AN extra £9 million will be invested into fixing the resurfacing the county’s crumbling roads as the county council forge ahead with works in Stroud district.

The Conservative administration at Gloucestershire County Council (GCC) announced the latest package of funding in its budget proposal, passed on Wednesday.

It allocates an additional £3m on top of a further £6m already identified for the highways.

This will be paid for by moving extra funding from the council’s ‘rainy day’ transitional reserve budget into road repairs.

With the extra cash, its contractor Amey will be busy over the next year repairing different surfaces, potholes and pavements at different sites across Gloucestershire.

However, the council is still facing a massive £120m backlog of repairs in the county, with many areas becoming more and more ridden with potholes.

Cllr Vernon Smith, Tory cabinet member for highways at GCC, said: “£9m will be a massive boost to our plans to improve Gloucestershire roads.

“It will allow us to resurface more roads and pavements and fill more potholes than ever before.

“We’ve been working for years to beat the massive £120m backlog of road repairs that Labour and the Liberal Democrats left.

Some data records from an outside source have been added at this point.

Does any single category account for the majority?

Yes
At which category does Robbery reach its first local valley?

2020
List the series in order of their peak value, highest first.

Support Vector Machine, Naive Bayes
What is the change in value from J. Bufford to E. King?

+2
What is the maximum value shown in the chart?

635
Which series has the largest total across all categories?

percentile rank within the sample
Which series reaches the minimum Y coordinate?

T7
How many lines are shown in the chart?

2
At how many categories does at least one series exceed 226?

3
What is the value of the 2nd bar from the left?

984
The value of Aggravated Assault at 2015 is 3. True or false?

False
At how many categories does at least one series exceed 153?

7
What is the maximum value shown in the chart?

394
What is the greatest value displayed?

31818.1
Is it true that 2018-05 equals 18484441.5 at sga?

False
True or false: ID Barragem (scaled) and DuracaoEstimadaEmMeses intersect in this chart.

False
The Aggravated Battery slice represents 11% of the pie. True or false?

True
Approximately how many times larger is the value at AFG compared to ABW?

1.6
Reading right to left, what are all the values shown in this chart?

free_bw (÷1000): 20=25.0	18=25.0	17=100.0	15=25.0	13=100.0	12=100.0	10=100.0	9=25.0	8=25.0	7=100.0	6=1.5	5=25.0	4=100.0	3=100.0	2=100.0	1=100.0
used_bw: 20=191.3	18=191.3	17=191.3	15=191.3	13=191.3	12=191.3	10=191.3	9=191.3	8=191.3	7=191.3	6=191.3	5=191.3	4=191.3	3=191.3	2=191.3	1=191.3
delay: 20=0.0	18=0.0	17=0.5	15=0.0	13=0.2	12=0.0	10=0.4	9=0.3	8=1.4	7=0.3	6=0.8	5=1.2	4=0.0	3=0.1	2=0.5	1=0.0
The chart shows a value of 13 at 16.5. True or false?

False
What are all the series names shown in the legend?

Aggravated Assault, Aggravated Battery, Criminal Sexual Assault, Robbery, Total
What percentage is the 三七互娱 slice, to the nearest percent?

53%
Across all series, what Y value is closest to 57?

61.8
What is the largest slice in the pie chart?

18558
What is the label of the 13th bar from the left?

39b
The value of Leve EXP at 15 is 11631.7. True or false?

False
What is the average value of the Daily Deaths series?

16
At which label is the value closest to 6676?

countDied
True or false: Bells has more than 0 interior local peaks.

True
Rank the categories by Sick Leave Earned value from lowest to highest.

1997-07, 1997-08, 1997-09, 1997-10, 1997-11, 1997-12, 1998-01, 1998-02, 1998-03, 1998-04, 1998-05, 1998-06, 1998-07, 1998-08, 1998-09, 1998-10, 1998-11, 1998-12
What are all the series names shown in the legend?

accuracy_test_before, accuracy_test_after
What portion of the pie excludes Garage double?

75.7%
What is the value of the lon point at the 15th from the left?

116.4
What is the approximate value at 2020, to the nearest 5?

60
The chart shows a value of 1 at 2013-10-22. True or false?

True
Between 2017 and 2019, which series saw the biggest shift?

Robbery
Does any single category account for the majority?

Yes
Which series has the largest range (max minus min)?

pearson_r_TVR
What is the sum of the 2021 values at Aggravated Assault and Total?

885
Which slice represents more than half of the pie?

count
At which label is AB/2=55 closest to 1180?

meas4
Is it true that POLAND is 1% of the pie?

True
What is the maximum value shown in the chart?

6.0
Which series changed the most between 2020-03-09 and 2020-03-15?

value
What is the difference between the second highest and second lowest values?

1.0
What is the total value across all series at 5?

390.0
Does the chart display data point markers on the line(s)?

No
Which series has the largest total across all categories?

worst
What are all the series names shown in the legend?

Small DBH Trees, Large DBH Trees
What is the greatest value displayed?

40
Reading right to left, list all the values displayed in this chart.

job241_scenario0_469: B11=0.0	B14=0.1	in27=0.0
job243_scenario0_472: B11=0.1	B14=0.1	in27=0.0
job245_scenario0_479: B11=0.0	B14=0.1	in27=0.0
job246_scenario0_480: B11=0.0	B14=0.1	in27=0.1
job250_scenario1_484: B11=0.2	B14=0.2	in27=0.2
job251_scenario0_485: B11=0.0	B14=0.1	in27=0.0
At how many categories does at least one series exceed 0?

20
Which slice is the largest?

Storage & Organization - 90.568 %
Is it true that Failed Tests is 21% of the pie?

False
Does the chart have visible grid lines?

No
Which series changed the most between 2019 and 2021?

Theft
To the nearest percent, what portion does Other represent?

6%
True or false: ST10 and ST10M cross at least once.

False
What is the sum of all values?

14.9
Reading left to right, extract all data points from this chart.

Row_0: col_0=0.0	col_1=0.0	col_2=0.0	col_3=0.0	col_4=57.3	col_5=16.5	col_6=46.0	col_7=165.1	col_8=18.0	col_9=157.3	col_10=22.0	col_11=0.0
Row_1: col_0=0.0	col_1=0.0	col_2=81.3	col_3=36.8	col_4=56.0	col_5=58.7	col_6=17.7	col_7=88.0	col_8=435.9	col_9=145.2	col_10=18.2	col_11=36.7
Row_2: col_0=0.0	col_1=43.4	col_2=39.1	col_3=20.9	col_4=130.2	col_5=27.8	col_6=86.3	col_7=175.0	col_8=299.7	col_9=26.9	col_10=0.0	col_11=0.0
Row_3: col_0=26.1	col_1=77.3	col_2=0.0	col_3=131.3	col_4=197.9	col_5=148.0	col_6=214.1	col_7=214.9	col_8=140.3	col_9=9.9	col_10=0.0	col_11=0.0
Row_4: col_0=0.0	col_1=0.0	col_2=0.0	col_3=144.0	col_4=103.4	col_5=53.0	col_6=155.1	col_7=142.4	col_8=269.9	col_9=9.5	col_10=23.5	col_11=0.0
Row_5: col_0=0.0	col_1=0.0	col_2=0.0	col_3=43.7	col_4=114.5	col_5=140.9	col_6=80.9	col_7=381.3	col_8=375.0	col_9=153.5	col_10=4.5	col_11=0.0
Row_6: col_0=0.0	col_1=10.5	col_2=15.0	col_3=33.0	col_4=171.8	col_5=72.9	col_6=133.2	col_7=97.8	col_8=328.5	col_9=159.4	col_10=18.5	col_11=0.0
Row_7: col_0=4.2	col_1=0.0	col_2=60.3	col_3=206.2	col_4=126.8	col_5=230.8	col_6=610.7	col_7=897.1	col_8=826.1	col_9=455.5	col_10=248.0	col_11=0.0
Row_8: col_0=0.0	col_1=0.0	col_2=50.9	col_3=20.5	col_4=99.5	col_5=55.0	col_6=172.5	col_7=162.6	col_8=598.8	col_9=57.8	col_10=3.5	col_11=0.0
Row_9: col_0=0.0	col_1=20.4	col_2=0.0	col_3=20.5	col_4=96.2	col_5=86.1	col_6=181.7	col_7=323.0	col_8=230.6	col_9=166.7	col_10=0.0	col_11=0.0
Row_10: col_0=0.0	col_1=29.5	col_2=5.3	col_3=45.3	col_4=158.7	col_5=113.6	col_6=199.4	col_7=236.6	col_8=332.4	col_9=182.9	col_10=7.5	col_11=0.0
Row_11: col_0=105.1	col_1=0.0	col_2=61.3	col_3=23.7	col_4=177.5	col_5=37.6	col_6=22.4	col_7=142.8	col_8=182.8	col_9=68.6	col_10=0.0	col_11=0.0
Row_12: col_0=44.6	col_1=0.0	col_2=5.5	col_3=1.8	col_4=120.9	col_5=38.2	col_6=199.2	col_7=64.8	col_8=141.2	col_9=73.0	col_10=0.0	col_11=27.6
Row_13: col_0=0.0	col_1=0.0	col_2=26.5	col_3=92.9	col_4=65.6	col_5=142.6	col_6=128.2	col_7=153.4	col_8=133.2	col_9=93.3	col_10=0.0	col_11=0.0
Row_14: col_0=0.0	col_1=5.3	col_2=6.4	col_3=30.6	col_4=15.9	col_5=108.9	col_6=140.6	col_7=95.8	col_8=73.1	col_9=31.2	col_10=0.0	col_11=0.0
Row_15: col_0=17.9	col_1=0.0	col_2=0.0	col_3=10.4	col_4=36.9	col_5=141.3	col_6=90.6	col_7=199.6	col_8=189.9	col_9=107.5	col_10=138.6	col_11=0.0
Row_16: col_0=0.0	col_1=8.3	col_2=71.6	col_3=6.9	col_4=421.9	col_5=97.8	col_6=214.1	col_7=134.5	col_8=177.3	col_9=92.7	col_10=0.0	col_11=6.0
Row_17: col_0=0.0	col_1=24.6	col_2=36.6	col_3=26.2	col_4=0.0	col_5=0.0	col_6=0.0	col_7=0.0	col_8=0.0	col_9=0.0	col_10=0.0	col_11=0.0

This Conservative investment will deliver real and lasting improvement.”

It comes as work continues to fix two badly damaged main roads in Stroud. Last week the top of Paganhill Lane was resurfaced, and work on adjoining Farmhill Lane is due to be completed on Saturday, February 19.

Stroud MP Neil Carmichael was quick to praise the transformation, tweeting: “Good to see more road resurfacing in the Stroud Valleys - there is more to do but progress is underway.”

Speaking after the full council meeting on Wednesday, Lib Dem leader Paul Hodgkinson (pictured) argued the Conservatives had “failed to make investment into roads and pavements”.

Stroud News and Journal:

He has now said that if the Lib Dems win control of Shire Hall in May’s election they will take road repairs out of private hands and back into the public sector.

“Yesterday I gave notice that my group on the county council will look seriously at bringing back Gloucestershire's road repairs in house rather than having a private contractor do them if we take power following the local elections on May 4,” he said.

“It's about taking back control of our roads as I reckon the contractor hasn't delivered on fixing our highways and pavements.”

GGC’s overall budget for highways, trading standards, libraries, fire service and waste will also rise to £83.8 million.

However, this is the only segment of public services that will not see cuts over the next year.

To help pay for the investments, and to soften the blow of reduced government money, GCC has been forced to increase its share of council tax by the maximum amount of 3.99 per cent again.